## Text block:
Why formula comparison is useful
Most users only need one final number, but comparing formulas offers several benefits:
- It reveals whether the patient falls into a size range where equations differ more than usual.
- It helps standardize communication between departments that may prefer different formulas.
- It provides a quick reasonableness check when a result appears unexpectedly high or low.
- It supports education for students, residents, pharmacists, and researchers.
Limitations of BSA calculators
A BSA estimate is only as reliable as the data entered. Inaccurate height or weight can lead directly to inaccurate dosing. Formula based BSA also has conceptual limitations. It does not distinguish muscle from fat, edema from lean mass, or a bodybuilder from a frail patient of the same scale weight. In obesity, cachexia, amputation, severe scoliosis, ascites, and fluid overload, the estimate may fit clinical reality less well. These cases require professional judgment.
Another limitation is that BSA does not automatically capture organ function. A patient may have a normal surface area and still require major dose reductions because of impaired renal or hepatic clearance. For this reason, BSA should be treated as one component of a broader clinical assessment.
Best practices for clinicians and advanced users
- Use current measured height and weight rather than outdated chart values.
- Document which formula was used, especially in oncology or research settings.
- Apply institutional protocols consistently so repeated cycles are comparable.
- Confirm whether the order set expects actual BSA, indexed values, or capped doses.
- For pediatric patients and high risk medications, double check the result manually or with a second validated system.
Authority sources for further reading
For readers who want primary public health or academic quality references, the following resources are useful:
- CDC Growth Charts for pediatric size assessment and growth interpretation.
- MedlinePlus for patient friendly explanations of medical tests, kidney function, and medication concepts.
- National Cancer Institute for oncology treatment information and cancer drug resources.

[Source records]
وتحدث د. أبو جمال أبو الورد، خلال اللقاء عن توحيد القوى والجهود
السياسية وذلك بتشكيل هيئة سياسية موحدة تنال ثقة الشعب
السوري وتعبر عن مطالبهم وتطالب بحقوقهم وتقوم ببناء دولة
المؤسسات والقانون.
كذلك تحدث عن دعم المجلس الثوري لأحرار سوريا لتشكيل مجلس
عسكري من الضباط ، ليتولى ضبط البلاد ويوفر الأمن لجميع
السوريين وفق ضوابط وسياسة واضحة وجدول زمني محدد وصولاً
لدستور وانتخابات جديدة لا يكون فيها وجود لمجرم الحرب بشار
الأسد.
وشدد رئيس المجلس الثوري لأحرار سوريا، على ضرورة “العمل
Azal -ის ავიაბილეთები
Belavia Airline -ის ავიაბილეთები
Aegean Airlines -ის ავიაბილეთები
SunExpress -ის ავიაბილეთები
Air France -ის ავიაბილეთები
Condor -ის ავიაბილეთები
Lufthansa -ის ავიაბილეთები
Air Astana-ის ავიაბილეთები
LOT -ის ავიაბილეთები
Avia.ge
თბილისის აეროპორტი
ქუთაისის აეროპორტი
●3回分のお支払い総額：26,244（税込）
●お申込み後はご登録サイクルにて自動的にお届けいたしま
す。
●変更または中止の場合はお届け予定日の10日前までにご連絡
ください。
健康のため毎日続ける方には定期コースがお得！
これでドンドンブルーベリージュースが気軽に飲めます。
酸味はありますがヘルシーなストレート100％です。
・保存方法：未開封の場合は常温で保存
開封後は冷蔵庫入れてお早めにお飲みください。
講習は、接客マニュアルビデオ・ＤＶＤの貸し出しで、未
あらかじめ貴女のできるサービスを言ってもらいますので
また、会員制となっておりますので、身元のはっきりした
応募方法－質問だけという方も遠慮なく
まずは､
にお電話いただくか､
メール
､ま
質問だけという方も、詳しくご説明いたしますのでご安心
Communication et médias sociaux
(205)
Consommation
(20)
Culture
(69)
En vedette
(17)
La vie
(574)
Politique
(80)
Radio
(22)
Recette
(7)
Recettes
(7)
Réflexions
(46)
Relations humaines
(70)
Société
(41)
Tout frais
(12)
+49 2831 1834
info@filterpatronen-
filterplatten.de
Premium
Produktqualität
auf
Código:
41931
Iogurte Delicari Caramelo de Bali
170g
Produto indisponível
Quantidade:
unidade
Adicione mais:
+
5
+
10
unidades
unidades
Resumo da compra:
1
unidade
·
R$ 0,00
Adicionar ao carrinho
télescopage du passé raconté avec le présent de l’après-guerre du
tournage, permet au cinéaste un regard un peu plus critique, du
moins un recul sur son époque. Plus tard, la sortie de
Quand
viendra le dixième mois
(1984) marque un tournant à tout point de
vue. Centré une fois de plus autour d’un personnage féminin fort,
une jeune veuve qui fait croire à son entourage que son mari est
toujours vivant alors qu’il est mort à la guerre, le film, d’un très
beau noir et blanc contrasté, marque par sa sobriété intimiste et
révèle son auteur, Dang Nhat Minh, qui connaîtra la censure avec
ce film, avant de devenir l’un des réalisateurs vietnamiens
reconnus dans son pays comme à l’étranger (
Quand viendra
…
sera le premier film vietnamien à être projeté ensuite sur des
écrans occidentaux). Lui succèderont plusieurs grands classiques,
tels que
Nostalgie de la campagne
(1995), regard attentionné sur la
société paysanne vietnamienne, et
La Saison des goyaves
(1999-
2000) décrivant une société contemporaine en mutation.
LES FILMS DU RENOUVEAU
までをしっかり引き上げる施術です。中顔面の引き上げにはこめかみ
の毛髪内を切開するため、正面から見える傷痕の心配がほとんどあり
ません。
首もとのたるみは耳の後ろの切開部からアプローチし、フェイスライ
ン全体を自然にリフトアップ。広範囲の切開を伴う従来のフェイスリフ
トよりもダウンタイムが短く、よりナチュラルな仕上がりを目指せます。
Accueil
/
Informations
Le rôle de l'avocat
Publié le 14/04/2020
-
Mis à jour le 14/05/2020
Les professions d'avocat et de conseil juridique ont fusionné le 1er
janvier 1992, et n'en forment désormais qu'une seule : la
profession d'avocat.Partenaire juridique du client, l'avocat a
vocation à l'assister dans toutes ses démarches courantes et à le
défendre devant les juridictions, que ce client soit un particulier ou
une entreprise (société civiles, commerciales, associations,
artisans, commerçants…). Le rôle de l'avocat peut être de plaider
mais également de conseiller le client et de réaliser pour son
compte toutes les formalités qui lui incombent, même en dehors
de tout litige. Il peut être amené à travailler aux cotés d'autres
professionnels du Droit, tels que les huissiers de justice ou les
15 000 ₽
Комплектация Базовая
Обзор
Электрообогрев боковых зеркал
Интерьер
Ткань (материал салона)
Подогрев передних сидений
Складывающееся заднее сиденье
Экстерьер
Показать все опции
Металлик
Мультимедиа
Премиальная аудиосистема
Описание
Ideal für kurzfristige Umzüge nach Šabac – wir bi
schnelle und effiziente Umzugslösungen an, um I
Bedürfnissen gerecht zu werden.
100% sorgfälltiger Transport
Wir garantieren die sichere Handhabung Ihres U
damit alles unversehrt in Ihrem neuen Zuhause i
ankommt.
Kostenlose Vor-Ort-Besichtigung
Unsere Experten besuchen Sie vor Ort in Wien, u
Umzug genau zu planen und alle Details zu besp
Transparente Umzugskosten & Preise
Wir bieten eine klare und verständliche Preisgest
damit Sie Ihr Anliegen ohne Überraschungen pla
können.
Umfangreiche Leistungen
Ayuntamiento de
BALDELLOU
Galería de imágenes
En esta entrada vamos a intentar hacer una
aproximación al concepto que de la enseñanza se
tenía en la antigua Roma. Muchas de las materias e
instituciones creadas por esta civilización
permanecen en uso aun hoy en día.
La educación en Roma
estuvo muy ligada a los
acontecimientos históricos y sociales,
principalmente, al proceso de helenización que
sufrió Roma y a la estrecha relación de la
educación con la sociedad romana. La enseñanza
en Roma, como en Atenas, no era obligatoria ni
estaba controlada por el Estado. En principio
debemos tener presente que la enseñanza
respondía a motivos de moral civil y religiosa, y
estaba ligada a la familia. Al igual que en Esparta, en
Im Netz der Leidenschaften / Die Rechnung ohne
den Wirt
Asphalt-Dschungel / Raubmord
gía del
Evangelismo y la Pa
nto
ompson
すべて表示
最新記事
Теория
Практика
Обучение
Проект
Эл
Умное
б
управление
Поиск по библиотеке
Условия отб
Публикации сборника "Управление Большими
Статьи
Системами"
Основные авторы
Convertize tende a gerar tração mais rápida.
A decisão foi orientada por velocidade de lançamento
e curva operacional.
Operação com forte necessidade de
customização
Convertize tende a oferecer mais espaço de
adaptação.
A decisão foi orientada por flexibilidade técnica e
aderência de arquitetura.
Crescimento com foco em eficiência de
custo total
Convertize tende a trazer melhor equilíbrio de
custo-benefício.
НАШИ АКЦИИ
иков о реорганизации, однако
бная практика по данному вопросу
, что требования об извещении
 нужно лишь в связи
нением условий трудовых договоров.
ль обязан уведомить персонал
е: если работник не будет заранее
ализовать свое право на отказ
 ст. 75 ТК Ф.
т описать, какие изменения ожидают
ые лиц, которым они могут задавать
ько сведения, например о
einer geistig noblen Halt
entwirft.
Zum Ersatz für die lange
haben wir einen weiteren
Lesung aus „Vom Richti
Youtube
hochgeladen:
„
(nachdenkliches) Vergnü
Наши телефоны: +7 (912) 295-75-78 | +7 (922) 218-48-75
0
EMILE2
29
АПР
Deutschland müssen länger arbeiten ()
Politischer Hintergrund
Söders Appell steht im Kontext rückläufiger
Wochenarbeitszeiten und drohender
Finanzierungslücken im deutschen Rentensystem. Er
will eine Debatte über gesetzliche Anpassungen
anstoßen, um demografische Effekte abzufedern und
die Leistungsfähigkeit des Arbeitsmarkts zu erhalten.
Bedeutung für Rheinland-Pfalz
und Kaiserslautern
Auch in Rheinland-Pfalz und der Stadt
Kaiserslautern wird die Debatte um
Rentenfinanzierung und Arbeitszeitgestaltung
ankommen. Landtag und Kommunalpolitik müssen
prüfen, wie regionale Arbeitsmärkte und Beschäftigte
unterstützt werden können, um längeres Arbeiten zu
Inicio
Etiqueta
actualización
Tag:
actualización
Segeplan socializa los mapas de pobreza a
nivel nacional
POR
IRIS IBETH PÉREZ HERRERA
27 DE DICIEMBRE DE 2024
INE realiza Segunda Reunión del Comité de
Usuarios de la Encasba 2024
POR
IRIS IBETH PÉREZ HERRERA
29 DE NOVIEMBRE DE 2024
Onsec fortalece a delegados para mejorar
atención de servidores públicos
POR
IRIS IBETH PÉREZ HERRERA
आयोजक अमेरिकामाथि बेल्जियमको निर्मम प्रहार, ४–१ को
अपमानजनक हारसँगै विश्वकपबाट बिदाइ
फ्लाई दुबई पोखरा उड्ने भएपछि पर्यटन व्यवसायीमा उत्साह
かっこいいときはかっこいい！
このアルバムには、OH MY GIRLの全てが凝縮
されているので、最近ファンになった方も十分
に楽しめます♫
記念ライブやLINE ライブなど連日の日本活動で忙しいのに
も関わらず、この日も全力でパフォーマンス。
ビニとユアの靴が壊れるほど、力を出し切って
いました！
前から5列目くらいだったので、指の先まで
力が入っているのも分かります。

## To do:
Continue the body surface area calculator text from its last sentence onward.

## Output for this exercise:
Frequently asked questions
Is BSA the same as BMI? No. BMI estimates weight relative to height and is mainly a population screening tool for body size categories. BSA estimates external body size and is often used in dosing and physiologic normalization.
Which formula is best? There is no universal winner for every setting. Mosteller is highly practical and widely accepted. Haycock is often favored when pediatric applicability is important. The key is consistency within the intended clinical context.
Can I use this calculator for chemotherapy dosing? It can estimate BSA accurately from standard equations, but final medication orders must always follow clinician judgment, protocol rules, and institutional safety checks.
Why does the result differ slightly from another website? Different calculators may use different formulas, rounding conventions, or hidden unit conversions.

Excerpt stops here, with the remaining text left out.